Below is an excerpt from Cyclettes. Enjoy! Cyclettes will be released on November 10, 2022, and is available now for pre-order now from our online shop or from your local independent bookstore.
(11) With our limited horizon, sometimes my sisters and I would have slow bike races. While torpor requires poise and micro-movements to keep from tipping over, mostly I won because my resolute adherence to tasks outlasted the spasmodic tendencies of most children. I wasn’t about speed as much as flux. Not fast, but thorough and moving, even if sometimes microscopically.
(12) I had longings for a childhood like Vada Sultenfuss’s in My Girl. I longed to ride down Main Street through back alleys under tree-lined sidewalks to the dock beneath the willow, side by side with a bestfriend turned boyfriend. Small-town America was always presented as an idyllic playground for latchkey kids to romp around unsupervised. My suburbia lacked the charm and amenities of a quaint historic film locale. The neighborhood was sun-bleached from saplings in lieu of the forests cleared to build it; services were packaged in box-store oases surrounded by parking lot deserts; and whatever utopic delusions once lulled parents into negligence had been obliterated in the wake of missing kids on milk cartons and sensationalist news coverage of guns, drugs, and peanut allergies.
(13) I’ve noticed that time speeds by faster when biking in nature than when biking in the city. Time speeds by faster when walking in the city than when walking in nature.
(14) Self-referential encoding—the mentation that marries our environment with our identity—is made possible through entering default network mode, wherein the body is on autopilot and the brain is at wakeful rest, lost in daydream and wander. I enter this mode most often when cycling. The bike becomes a telekinetic apparatus, effortlessly channeling creative epiphanies from the world into my mind.

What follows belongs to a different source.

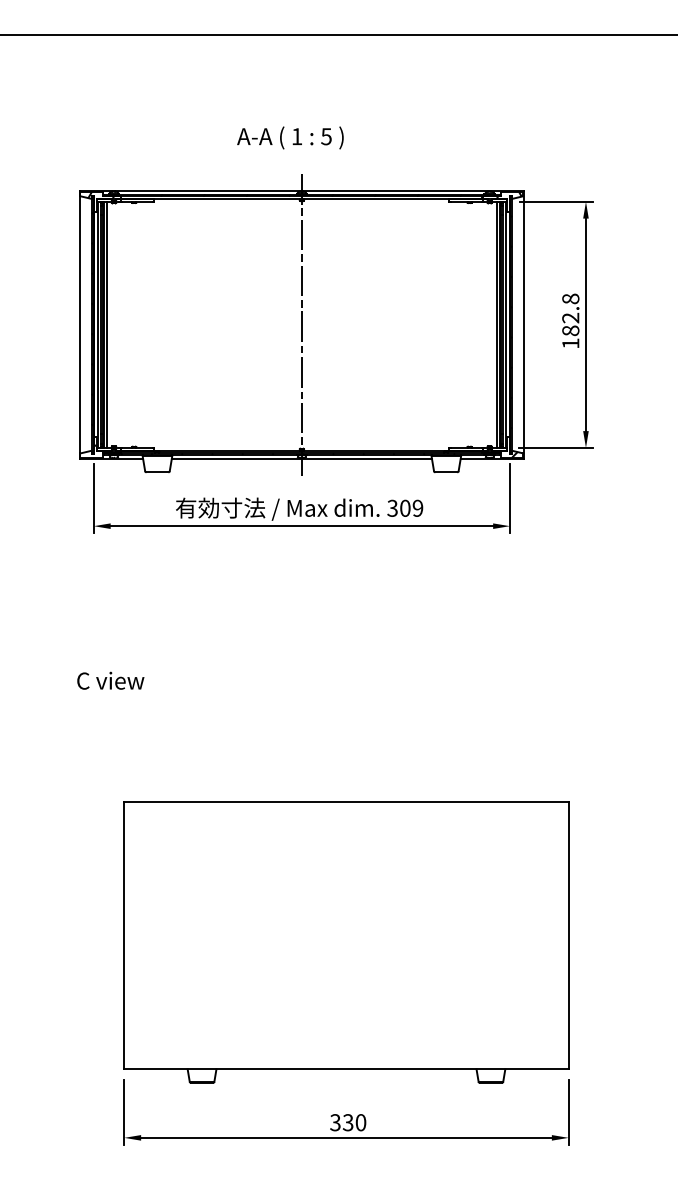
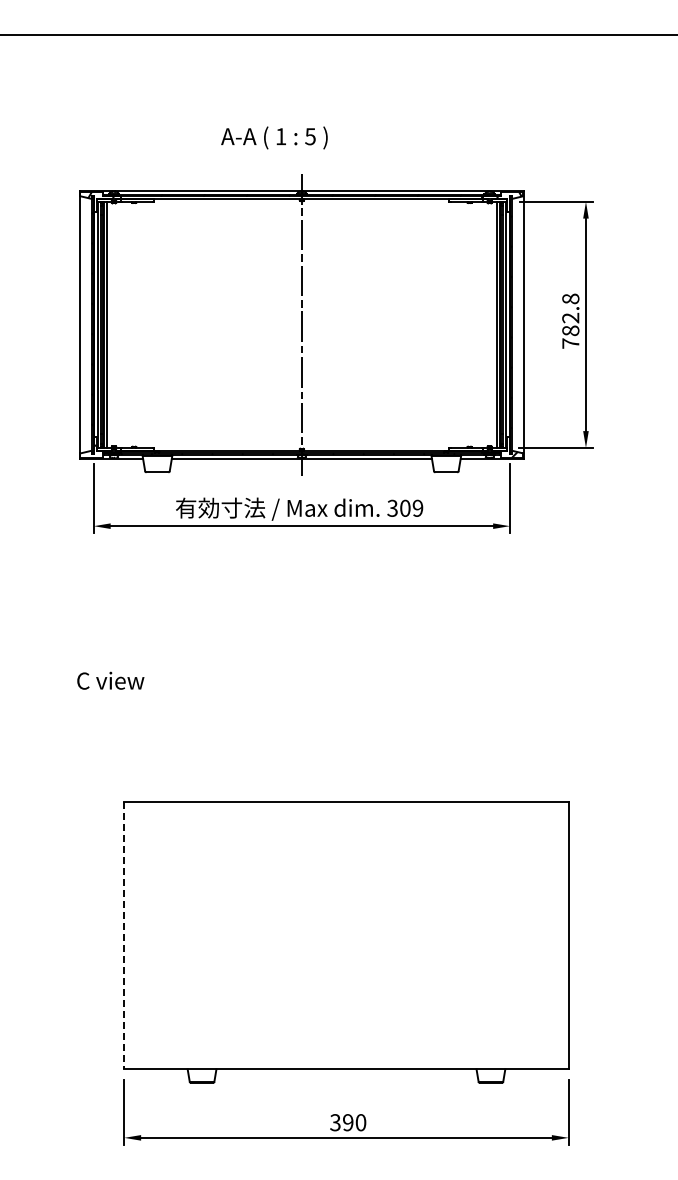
text at (290, 137) position: (290, 137) -> (274, 137)
text at (570, 343): 182.8 -> 782.8
line at (124, 935): solid -> dashed
text at (347, 1122): 330 -> 390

Tree Abraham is a queer Ottawa-born, Brooklyn-based writer, book designer, and maker of things whose design articles have been published in The Author Journal, Literary Hub, Electric Literature, Spine Magazine, and All Lit Up. She has a Bachelor of Social Sciences in International Development and Environmental Sustainability and a Bachelor of Arts in Graphic Design and Illustration. She is a cover designer for publishers across North America, serves as publisher and art director for Canthius, a feminist literary journal, and is an associate art director in-house at Grand Central Publishing. Her authorship experiments with fragmented essays and mixed media visuals. When not working, she can be found travelling to unmarked places, collecting people, and cycling to swimming spots.